■ **Aim of the task**:
Please return, in full, every line in the rows below that contains the word "министра".

*** Opening Supplied information ***

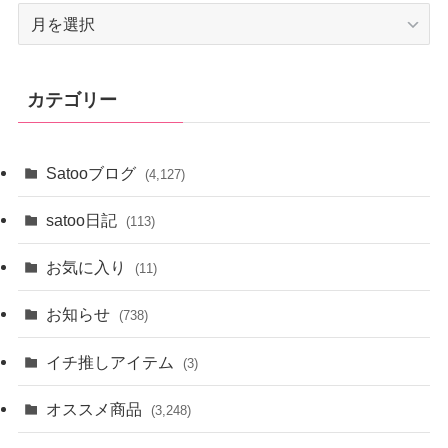
ア
ー
カ
イ
カテゴリー
ブ
Satooブログ
(4,127)
satoo日記
(113)
お気に入り
(11)
お知らせ
(738)
イチ推しアイテム
(3)
オススメ商品
(3,248)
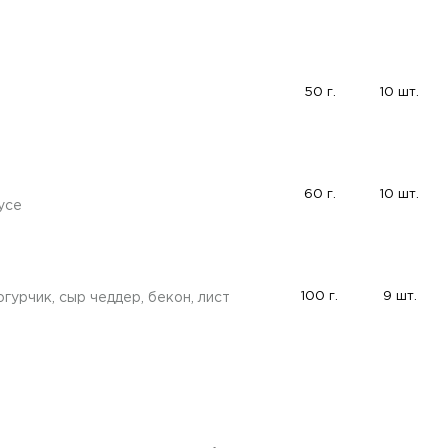
50 г.
10 шт.
60 г.
10 шт.
усе
100 г.
9 шт.
гурчик, сыр чеддер, бекон, лист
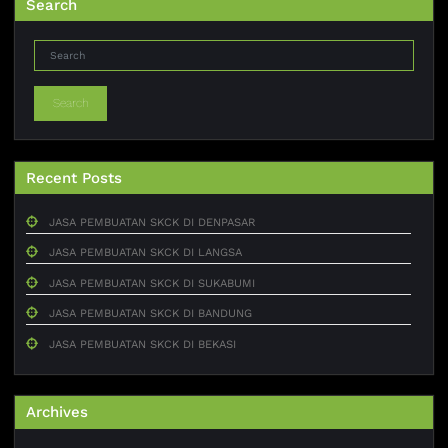
Search
Search
Recent Posts
JASA PEMBUATAN SKCK DI DENPASAR
JASA PEMBUATAN SKCK DI LANGSA
JASA PEMBUATAN SKCK DI SUKABUMI
JASA PEMBUATAN SKCK DI BANDUNG
JASA PEMBUATAN SKCK DI BEKASI
Archives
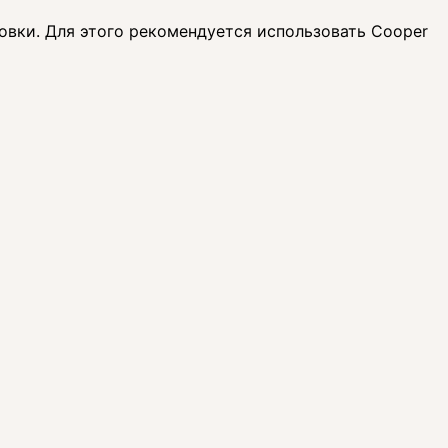
овки. Для этого рекомендуется использовать Cooper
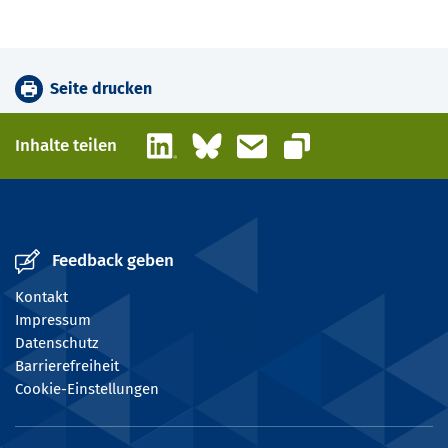
Seite drucken
LinkedIn
Bluesky
E-Mail
Inhalte teilen
Link kopieren
Feedback geben
Kontakt
Impressum
Datenschutz
Barrierefreiheit
Cookie-Einstellungen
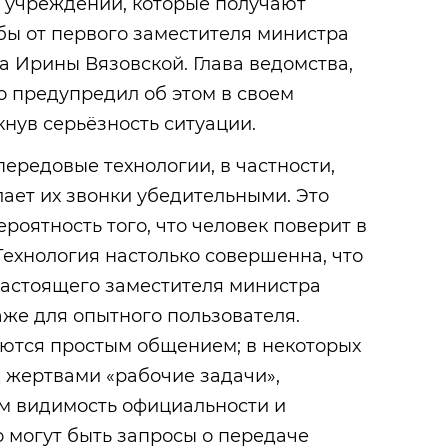
 учреждений, которые получают
бы от первого заместителя министра
 Ирины Вязовской. Глава ведомства,
о предупредил об этом в своем
кнув серьёзность ситуации.
редовые технологии, в частности,
лает их звонки убедительными. Это
роятность того, что человек поверит в
Технология настолько совершенна, что
настоящего заместителя министра
же для опытного пользователя.
ются простым общением; в некоторых
д жертвами «рабочие задачи»,
м видимость официальности и
о могут быть запросы о передаче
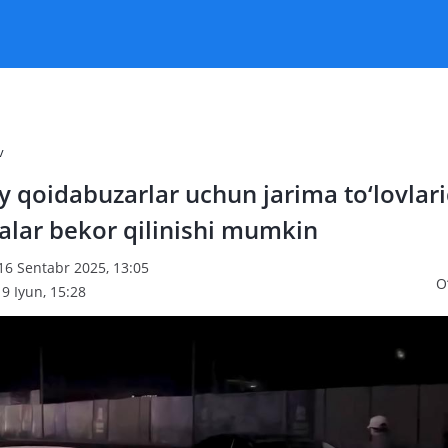
v
 qoidabuzarlar uchun jarima to‘lovlari
alar bekor qilinishi mumkin
16 Sentabr 2025, 13:05
O
9 Iyun, 15:28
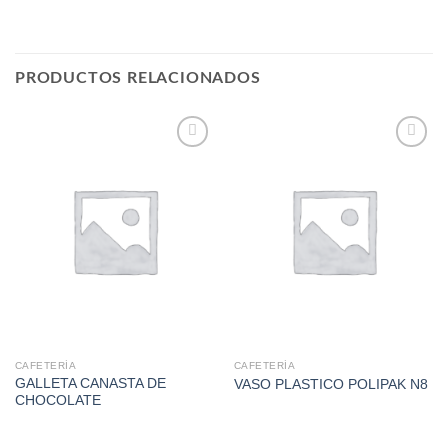
PRODUCTOS RELACIONADOS
Add to
Add to
Wishlist
Wishlist
CAFETERÍA
CAFETERÍA
GALLETA CANASTA DE
VASO PLASTICO POLIPAK N8
CHOCOLATE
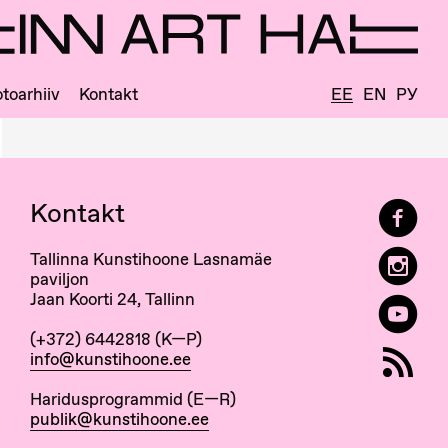
toarhiiv
Kontakt
EE
EN
РУ
Kontakt
Tallinna Kunstihoone Lasnamäe
paviljon
Jaan Koorti 24, Tallinn
(+372) 6442818 (K—P)
info@kunstihoone.ee
Haridusprogrammid (E—R)
publik@kunstihoone.ee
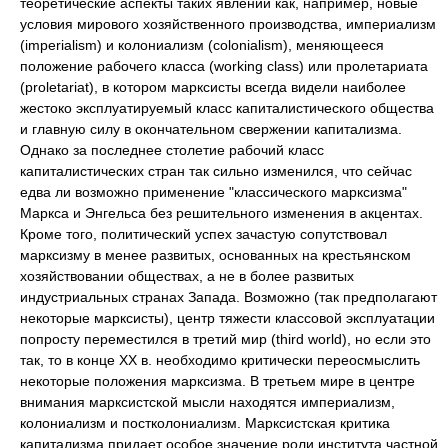
теоретические аспекты таких явлений как, например, новые
условия мирового хозяйственного производства, империализм
(imperialism) и колониализм (colonialism), меняющееся
положение рабочего класса (working class) или пролетариата
(proletariat), в котором марксисты всегда видели наиболее
жестоко эксплуатируемый класс капиталистического общества
и главную силу в окончательном свержении капитализма.
Однако за последнее столетие рабочий класс
капиталистических стран так сильно изменился, что сейчас
едва ли возможно применение "классического марксизма"
Маркса и Энгельса без решительного изменения в акцентах.
Кроме того, политический успех зачастую сопутствовал
марксизму в менее развитых, основанных на крестьянском
хозяйствовании обществах, а не в более развитых
индустриальных странах Запада. Возможно (так предполагают
некоторые марксисты), центр тяжести классовой эксплуатации
попросту переместился в третий мир (third world), но если это
так, то в конце XX в. необходимо критически переосмыслить
некоторые положения марксизма. В третьем мире в центре
внимания марксистской мысли находятся империализм,
колониализм и постколониализм. Марксистская критика
капитализма придает особое значение роли института частной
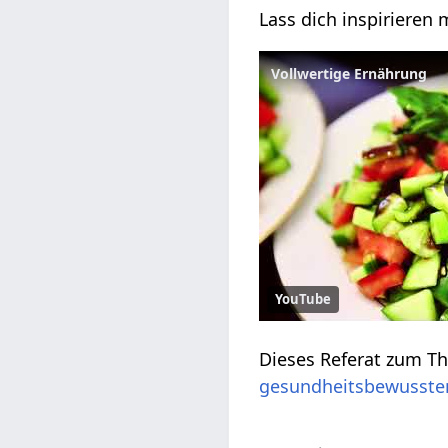
Lass dich inspirieren
Vollwertige Ernährung
YouTube
Dieses Referat zum Th
gesundheitsbewusste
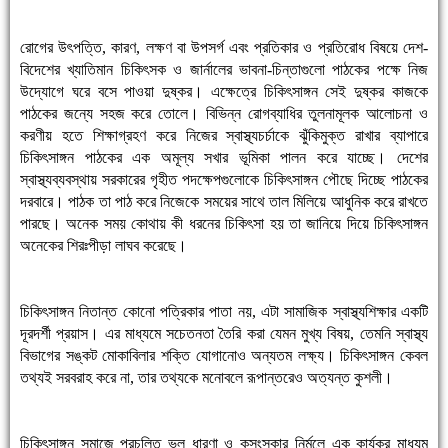
রোগের উৎপত্তি, কারণ, লক্ষণ বা উপসর্গ এবং প্রতিকার ও প্রতিরোধ বিষয়ে দেশ-
বিদেশের খ্যাতিমান চিকিৎসক ও জার্নালের ভাবনা-চিন্তাগুলো পাঠকের পক্ষে নিজ
উদ্যোগে ঘরে বসে পাওয়া দুষ্কর। এক্ষেত্রে চিকিৎসাঙ্গন সেই দুষ্কর কাজকে
পাঠকের জন্যে সহজ করে তোলে। বিভিন্ন রোগব্যাধির তুলনামূলক আলোচনা ও
করণীয় হতে শিক্ষাগ্রহণ করে নিজের স্বাস্থ্যচর্চাকে ঝুঁকিমুক্ত রাখার ব্যাপারে
চিকিৎসাঙ্গন পাঠকের এক অমূল্য সখার ভূমিকা পালন করে যাচ্ছে। দেশের
স্বাস্থ্যব্যবস্থায় সরকারের গৃহীত পদক্ষেপগুলোকে চিকিৎসাঙ্গন পৌছে দিচ্ছে পাঠকের
দরবারে। পাঠক তা পাঠ করে নিজেকে সময়ের সাথে তাল মিলিয়ে আধুনিক করে রাখতে
পারছে। অনেক সময় কোথায় কী ধরনের চিকিৎসা হয় তা জানিয়ে দিয়ে চিকিৎসাঙ্গন
অনেকের শিরঃপীড়া লাঘব করেছে।
চিকিৎসাঙ্গন নিতান্ত কোনো পত্রিকার পাতা নয়, এটা সামাজিক স্বাস্থ্যশিক্ষার একটি
দূরদর্শী প্রয়াস। এর মাধ্যমে সচেতনতা তৈরি করা যেমন মুখ্য বিষয়, তেমনি স্বাস্থ্য
বিভাগের সঙ্কট মোকাবিলার শক্তি যোগানোও অন্যতম লক্ষ্য। চিকিৎসাঙ্গন কেবল
তথ্যই সরবরাহ করে না, তার তথ্যকে মনোবলে রূপান্তরেও অত্যন্ত কুশলী।
চিকিৎসাঙ্গন সমাজে প্রচলিত ভুল ধারণা ও কুসংস্কার নির্মূলে এক কার্যকর মাধ্যম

*** Closing Supplied information ***

■ **Solution to this exercise**:
бы от первого заместителя министра
настоящего заместителя министра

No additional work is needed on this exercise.